Crunchsports.com's guide to the King's Stand Stakes at Royal Ascot on Tuesday afternoon (due off 15:05 BST) courtesy of Bettingpro.com tipster Ross Aylward...
All eyes will be on Frankel at Royal Ascot this afternoon, but he's no betting proposition at 1/6 and there's better value to be had in the King's Stand Stakes.
Who is the favourite?
Bated Breath looked better than ever when winning the Temple Stakes last time in course record time, and he's been favourite for this race since betting opened. In recent days, he's taken a walk, though, with doubts arising over his ability to act on the prevailing soft ground (best form on fast) and in a big field (23 runners are set to go to post). For much of his career he's looked an out-and-out 6f horse too, but he did win the Temple Stakes over 5f last time in course record time and gave the impression he would relish getting a lead off the trailblazers in this Group 1 sprint. The more the ground dries out, the better his chance.
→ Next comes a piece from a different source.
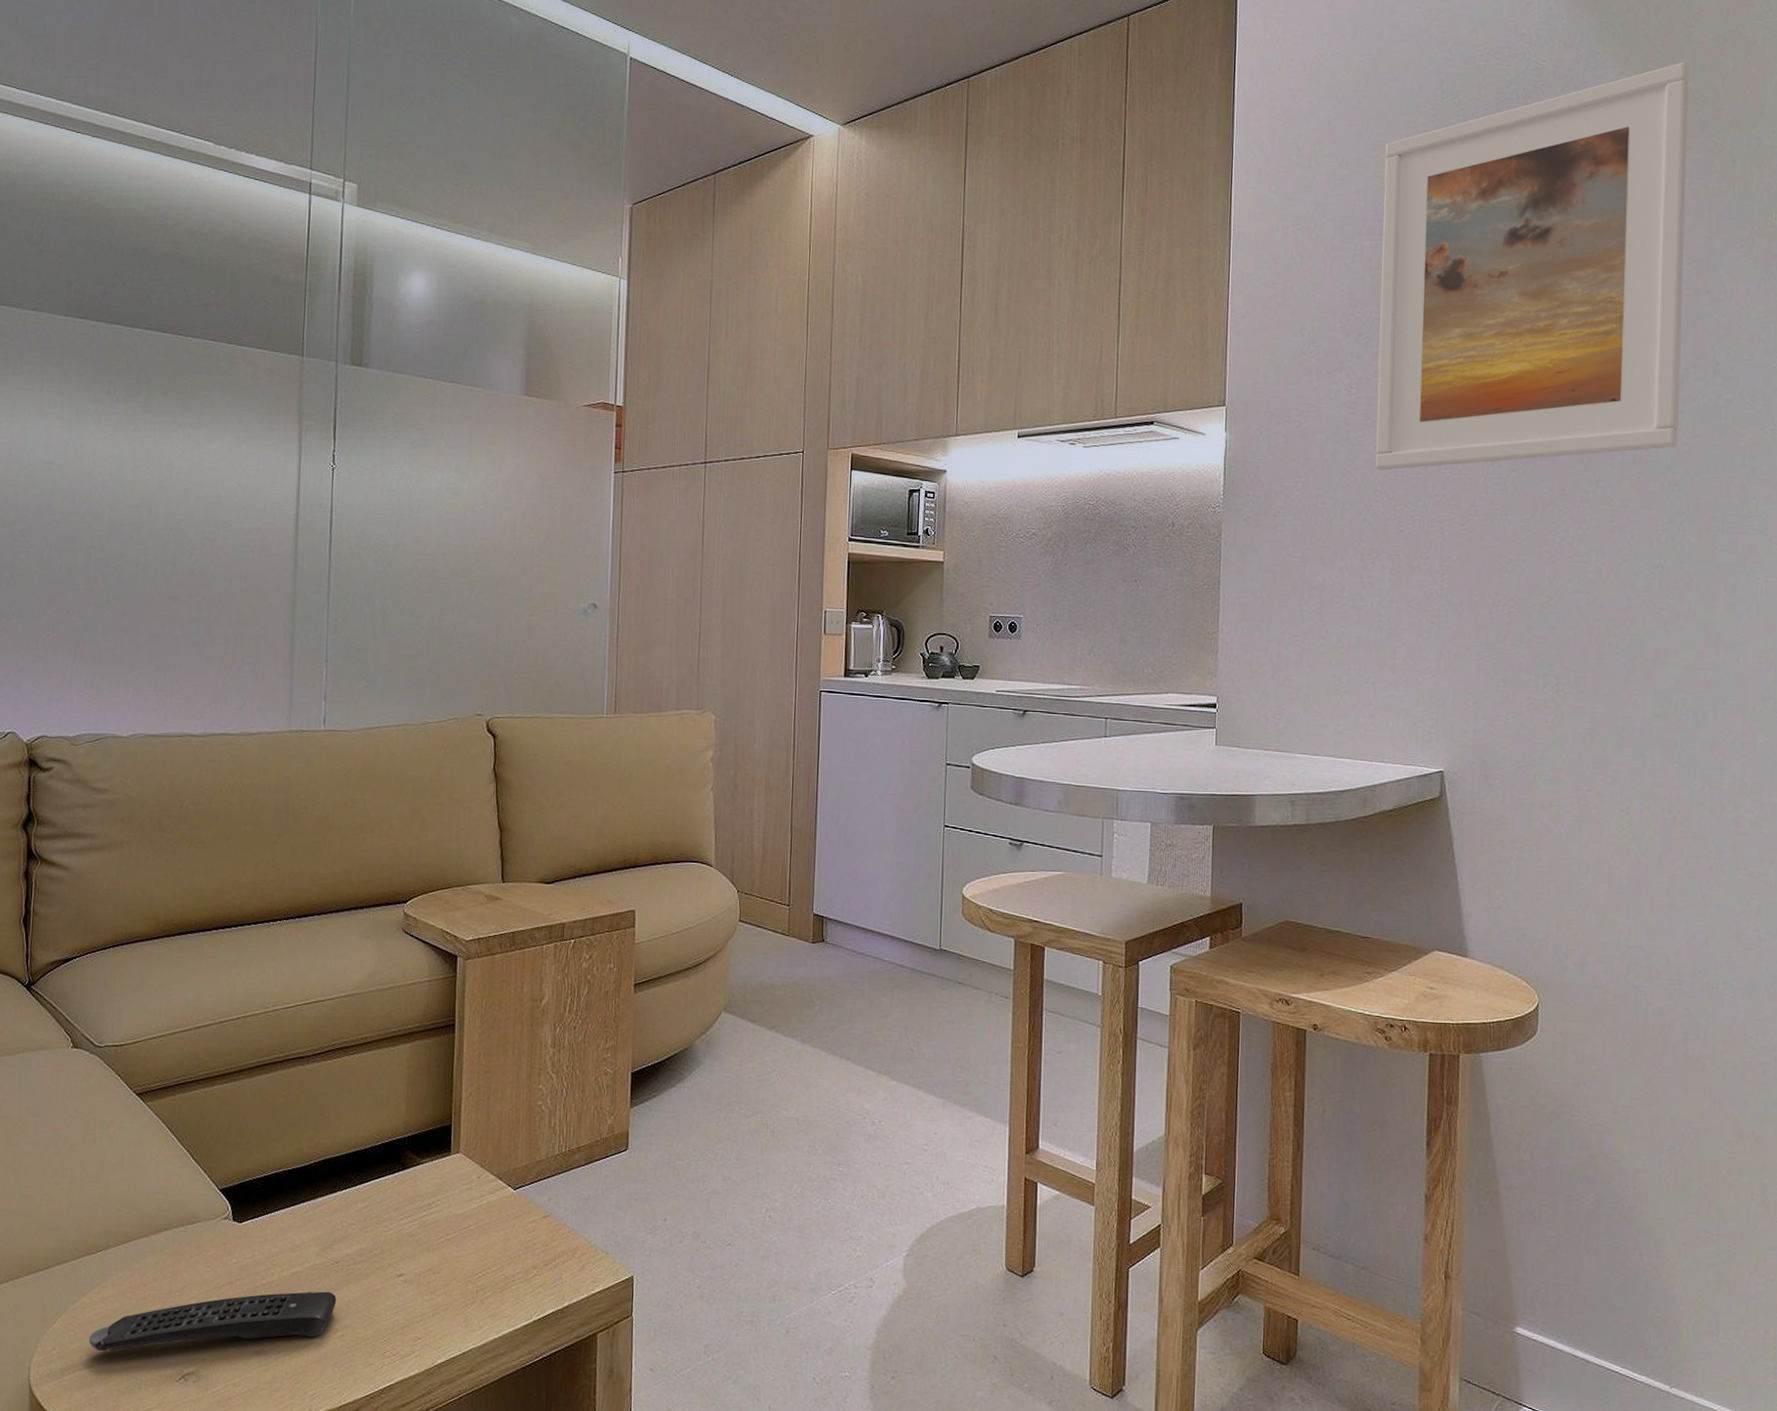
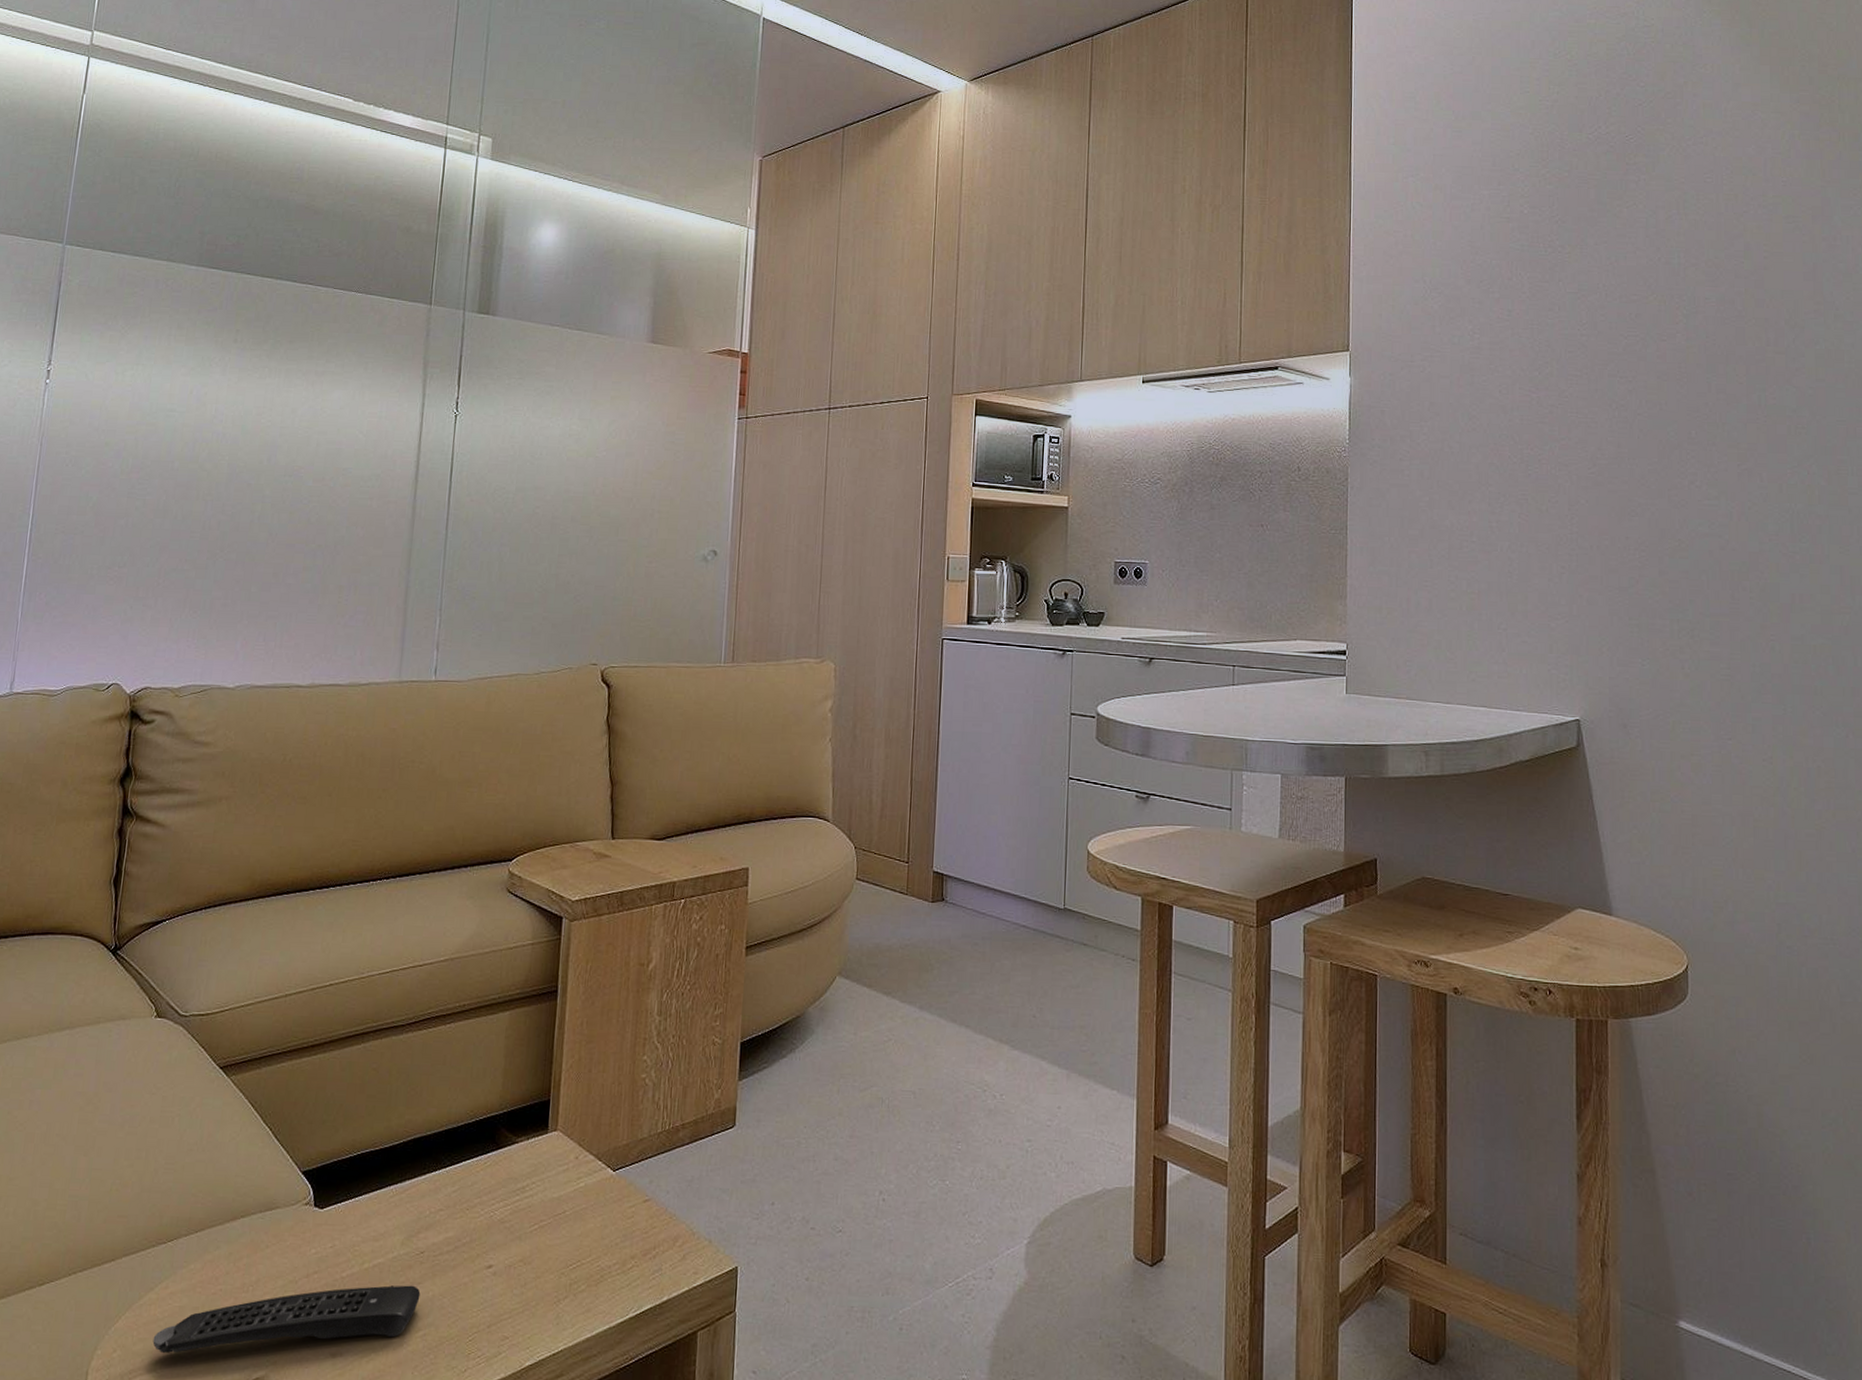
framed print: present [1375,62,1689,471] -> none [1500,20,1802,415]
Who are his main challengers?
This race has gone to overseas sprinters in six of the last nine years and the away team looks strong again this time with Australian, French and Hong Kong-based representatives all prominent in the market. The Aussies have done the bulk of the damage in that time with four winners and their sole pick Ortensia will go close if she can repeat the form she showed when winning the group 1 Al Quoz Sprint at Meydan in March from a fast-finishing Sole Power. The latter has since filled the same spot behind Bated Breath in the Temple Stakes, and will no doubt be doing all his best work late on. The same comment applies to Gallic raider Wizz Kid, who has been solidly supported into 9/2 in a place from an early 12/1, and soft ground is no concern to him. Fast conditions, however, are an unknown quantity to Hong Kong-based Little Bridge, who booked his passage to Ascot by winning a local Group 2 in April.
Any decent outsiders?
Last year's 7/1 winner Prohibit is as big as 16/1 this time on account of the fact he's disappointed in four starts this season, and he's hard to trust now. Margot Did sprang a 25/1 surprise when winning last season's Nunthorpe under Hayley Turner but was possibly favoured by her draw and hasn't finished better than eighth in four subsequent starts. Joy And Fun appears held by Ortensia, having finished third to that horse at Meydan, and may well be better suited to 6f. A bigger danger looks to be last season's Prix de l'Abbaye winner Tangerine Trees, who "wasn't right" according to his trainer when finishing stone last in this race 12 months ago, and was in need of the run when seventh in the Temple on his reappearance. The rest are very hard to fancy.
Effect of the draw?
Seven of the last 10 winners have exited from a double-figure draw, which is a negative for Ortensia (five) and Bated Breath (eight), although winners tend to come from across the track in big fields on the straight course, and any advantage can often be attributed to where the pace is.
What's the verdict?
The key to the race is the ground with Wizz Kid showing a definite liking for soft ground, while Bated Breath and Ortensia (amongst others) preferring quicker conditions. It's officially 'good' on the straight course at the time of writing with no rain forecast, so I'm going to plump for ORTENSIA, a 5/1 shot at time of writing, to keep up the fantastic record of Australian-trained sprinters. If she wins, it will also make her compatriot Black Caviar an even bigger certainty for the Golden Jubilee later in the week.